> [Records drawn from a dataset]:
---*---
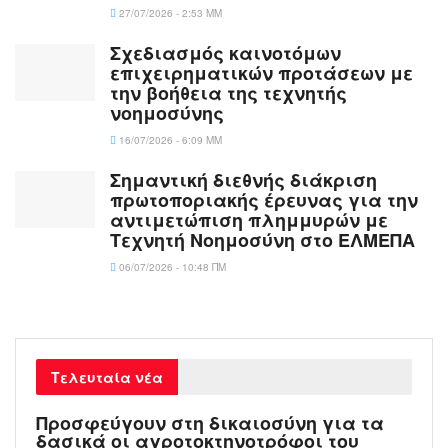
27/07/2026 - 2:53 ΜΜ
Σχεδιασμός καινοτόμων
επιχειρηματικών προτάσεων με
την βοήθεια της τεχνητής
νοημοσύνης
16/07/2026 - 6:09 ΜΜ
Σημαντική διεθνής διάκριση
πρωτοποριακής έρευνας για την
αντιμετώπιση πλημμυρών με
Τεχνητή Νοημοσύνη στο ΕΛΜΕΠΑ
06/07/2026 - 10:48 ΠΜ
Τελευταία νέα
Προσφεύγουν στη δικαιοσύνη για τα
δασικά οι αγροτοκτηνοτρόφοι του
---*---
Excluding all pictures, reproduce the records exactly as they appear above.

27/07/2026 - 2:53 ΜΜ
Σχεδιασμός καινοτόμων
επιχειρηματικών προτάσεων με
την βοήθεια της τεχνητής
νοημοσύνης
16/07/2026 - 6:09 ΜΜ
Σημαντική διεθνής διάκριση
πρωτοποριακής έρευνας για την
αντιμετώπιση πλημμυρών με
Τεχνητή Νοημοσύνη στο ΕΛΜΕΠΑ
06/07/2026 - 10:48 ΠΜ
Τελευταία νέα
Προσφεύγουν στη δικαιοσύνη για τα
δασικά οι αγροτοκτηνοτρόφοι του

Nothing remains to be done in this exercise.